Generally find that academics teach their specialist subject - some minute aspect of the whole ... ... now that kinda' education isn't of any interest to the student
- far too specialised.

SB_UK
09-02-14, 05:30 AM
So - after years of only education - my abiding reaction is - "yes, I can do whatever you're making me do - but I'm not too sure I want to - and I'm pretty sure I'm going to forget whatever you've taught me soon after passing an examination in it".

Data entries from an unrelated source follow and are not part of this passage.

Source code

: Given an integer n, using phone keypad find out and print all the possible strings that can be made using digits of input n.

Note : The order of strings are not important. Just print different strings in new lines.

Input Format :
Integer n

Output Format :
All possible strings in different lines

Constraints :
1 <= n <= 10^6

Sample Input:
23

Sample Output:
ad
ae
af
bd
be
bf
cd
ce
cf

What stays with us - the constantly reinforced 'stuff' so language, computer language ie 'things' which seep into the mind and emerge effortlessly like driving, playing an instrument, drawing... ...

Sickle
09-18-14, 05:52 AM
I double majored in German Studies and International Relations but only because life experience credits could get me out faster because I could get credit for 5 German classes at the level of fluency I had. I switched majors tons of times, learned French, Spanish and Italian and got over a 720 on all of the SAT II tests... it was a waste of money if you ask me.

I had two theses, one had to be in German and I had to present both as well, one in German but all I do it tutor and interpret (in Farsi most often). I can translate the other three but not speak to them in it. My level of German and Farsi is as advanced as English and I sound Native. The other three languages have a German accent.